HMD: An Ideology Whose Logic Leads to Murder
This is great, as usual. Go read the whole thing.
This sense of entitlement to commit violence in the name of tolerance and social justice has become a primary characteristic of the Left. To be sure, the Right has its thugs who ambush and attack politicians, but their numbers are dwarfed by the routine violence of members of the Left. That leftist sense of entitlement unites Antifa, the Ferguson and George Floyd race rioters, the Los Angeles anti-ICE rioters, the destroyers of statues, the arsonists who torch cars and police precincts, the mass looters, the stalkers of judges, the assailants of conservative college speakers. It bred the assassination of a health-care executive, presumably the attempted assassinations of Donald Trump, and now apparently the murder of Charlie Kirk. A dinner conversation in the murderer’s household before the assassination centered around how Kirk was “full of hate and spreading hate,” according to Utah governor Spencer Cox.
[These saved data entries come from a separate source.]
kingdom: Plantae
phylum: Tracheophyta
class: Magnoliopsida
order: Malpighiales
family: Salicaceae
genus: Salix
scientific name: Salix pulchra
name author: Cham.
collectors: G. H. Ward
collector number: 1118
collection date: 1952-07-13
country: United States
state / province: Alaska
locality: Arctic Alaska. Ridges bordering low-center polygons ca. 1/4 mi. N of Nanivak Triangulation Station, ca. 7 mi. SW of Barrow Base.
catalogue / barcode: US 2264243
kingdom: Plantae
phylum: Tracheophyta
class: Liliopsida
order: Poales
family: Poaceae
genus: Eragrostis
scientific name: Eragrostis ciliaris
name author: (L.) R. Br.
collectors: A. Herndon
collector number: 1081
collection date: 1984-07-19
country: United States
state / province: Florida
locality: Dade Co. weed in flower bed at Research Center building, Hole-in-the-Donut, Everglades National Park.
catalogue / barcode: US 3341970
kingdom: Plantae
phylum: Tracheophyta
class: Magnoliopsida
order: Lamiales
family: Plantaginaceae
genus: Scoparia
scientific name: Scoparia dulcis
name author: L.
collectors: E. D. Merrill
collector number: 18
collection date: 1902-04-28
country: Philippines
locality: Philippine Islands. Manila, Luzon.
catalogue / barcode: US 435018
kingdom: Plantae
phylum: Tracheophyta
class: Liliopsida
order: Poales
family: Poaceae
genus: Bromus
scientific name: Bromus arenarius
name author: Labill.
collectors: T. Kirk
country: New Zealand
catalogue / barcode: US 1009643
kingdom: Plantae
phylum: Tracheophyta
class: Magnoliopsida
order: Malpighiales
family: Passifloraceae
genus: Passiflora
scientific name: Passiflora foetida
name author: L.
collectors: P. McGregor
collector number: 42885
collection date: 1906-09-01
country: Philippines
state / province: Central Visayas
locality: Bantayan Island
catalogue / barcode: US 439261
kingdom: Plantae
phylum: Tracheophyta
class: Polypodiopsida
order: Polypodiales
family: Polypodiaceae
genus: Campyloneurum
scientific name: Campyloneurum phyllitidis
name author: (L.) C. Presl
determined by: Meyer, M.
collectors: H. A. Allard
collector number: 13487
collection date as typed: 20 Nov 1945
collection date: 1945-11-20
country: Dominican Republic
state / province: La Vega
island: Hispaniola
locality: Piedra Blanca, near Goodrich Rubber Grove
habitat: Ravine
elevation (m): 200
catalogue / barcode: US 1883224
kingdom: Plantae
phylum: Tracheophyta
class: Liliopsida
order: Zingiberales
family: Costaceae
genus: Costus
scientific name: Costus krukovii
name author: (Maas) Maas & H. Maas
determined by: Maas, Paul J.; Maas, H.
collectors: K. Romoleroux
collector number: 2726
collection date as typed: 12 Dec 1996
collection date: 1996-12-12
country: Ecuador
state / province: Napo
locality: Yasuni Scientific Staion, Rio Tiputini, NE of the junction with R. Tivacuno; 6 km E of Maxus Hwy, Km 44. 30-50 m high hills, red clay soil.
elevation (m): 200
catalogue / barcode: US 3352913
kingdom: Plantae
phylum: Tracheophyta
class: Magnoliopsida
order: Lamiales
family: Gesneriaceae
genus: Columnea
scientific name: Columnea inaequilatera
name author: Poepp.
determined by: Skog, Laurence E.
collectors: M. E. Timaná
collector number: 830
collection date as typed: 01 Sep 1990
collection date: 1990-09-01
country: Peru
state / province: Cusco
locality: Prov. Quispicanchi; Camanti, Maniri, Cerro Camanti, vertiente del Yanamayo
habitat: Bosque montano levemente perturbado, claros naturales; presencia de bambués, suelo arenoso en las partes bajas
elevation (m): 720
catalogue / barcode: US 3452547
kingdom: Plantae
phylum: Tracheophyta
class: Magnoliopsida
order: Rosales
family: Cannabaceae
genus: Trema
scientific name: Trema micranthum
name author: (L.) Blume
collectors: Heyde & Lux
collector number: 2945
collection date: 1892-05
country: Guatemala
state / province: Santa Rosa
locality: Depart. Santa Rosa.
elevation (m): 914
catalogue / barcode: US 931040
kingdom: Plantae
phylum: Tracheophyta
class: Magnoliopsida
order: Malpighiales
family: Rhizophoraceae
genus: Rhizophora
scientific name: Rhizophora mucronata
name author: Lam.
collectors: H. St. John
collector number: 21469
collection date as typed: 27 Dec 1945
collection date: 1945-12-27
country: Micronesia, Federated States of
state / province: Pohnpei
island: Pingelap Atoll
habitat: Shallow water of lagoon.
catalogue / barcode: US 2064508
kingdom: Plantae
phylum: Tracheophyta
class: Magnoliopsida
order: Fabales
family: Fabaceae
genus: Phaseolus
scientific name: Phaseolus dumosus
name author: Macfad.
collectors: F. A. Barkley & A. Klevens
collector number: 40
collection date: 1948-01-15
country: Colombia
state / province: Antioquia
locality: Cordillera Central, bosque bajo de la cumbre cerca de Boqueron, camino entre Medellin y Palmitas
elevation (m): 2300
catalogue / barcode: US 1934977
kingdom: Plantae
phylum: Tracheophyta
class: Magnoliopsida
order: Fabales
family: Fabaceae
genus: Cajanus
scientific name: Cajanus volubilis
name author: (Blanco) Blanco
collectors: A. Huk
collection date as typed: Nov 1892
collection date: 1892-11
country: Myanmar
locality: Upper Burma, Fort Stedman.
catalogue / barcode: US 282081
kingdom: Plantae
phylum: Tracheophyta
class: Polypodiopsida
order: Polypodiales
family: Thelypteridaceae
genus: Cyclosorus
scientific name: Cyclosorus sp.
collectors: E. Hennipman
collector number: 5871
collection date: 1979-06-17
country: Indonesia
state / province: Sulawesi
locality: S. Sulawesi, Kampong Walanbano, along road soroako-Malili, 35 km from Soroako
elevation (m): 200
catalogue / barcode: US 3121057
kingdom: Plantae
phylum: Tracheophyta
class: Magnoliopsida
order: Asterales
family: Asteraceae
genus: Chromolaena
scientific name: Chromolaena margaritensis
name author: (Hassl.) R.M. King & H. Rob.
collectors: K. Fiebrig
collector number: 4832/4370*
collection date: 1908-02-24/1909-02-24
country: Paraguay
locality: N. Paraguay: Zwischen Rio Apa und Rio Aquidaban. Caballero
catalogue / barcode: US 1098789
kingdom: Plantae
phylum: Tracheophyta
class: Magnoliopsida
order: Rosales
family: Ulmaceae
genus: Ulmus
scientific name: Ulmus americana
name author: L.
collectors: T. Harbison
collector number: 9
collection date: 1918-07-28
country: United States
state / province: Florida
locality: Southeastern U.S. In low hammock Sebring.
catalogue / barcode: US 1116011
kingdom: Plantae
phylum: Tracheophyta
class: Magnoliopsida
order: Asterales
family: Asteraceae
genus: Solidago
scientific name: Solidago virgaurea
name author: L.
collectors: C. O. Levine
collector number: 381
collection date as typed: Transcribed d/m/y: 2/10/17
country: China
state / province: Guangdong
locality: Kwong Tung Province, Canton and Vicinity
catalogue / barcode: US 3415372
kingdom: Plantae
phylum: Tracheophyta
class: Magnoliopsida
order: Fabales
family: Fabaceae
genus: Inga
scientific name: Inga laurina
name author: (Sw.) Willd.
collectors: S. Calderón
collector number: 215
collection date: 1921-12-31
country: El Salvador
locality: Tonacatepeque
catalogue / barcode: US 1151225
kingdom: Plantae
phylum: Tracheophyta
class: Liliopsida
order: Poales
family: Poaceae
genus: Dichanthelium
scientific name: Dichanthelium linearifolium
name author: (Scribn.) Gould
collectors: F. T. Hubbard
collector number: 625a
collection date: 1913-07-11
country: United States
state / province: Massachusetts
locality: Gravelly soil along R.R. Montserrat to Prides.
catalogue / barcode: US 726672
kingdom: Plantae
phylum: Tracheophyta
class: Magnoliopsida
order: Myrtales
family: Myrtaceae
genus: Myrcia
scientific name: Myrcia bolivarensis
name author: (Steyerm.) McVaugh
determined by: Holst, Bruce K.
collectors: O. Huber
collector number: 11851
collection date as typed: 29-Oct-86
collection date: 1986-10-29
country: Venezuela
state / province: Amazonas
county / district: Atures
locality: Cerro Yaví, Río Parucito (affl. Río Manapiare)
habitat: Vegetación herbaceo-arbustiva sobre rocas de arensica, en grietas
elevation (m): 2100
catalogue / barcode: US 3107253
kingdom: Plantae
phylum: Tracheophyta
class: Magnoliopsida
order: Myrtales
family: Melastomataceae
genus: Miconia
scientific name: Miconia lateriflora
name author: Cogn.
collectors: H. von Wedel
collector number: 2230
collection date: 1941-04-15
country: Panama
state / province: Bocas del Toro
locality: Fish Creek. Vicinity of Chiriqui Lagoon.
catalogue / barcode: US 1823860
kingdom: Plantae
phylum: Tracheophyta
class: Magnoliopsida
The January 6 Capitol riot, that favorite retort of the elites to conservative claims of regular leftist violence, was a pathetic and deplorable tantrum of the deceived. But it was a one-off act of violence whose physical gravity pales in comparison to the repeated anarchy of the Left.
It was grimly fitting that Kirk was murdered on a college campus, the source of the “hate speech equals violence” ethic that demonizes philosophical opponents and creates a presumption that those opponents must be silenced for the good of America’s endemic victims. Kirk was breaking the stranglehold of that pitiless ideology over its intended targets—college students—giving them the courage to speak their minds in the face of institutional power. Kirk would not be silenced in life, and he will not be silenced in death—others will take up the banner of dissent and will be more determined than ever to challenge academic fictions. In the short term, however, it is hard to see how Turning Point USA continues in its present form in the absence of its charismatic leader.
Charlie Kirk’s death has given President Donald Trump’s efforts to reform campus culture even greater urgency. It is too late to call back the products of that culture who are now ensconced throughout elite institutions. But we can at least reduce the rate at which their successors are bred.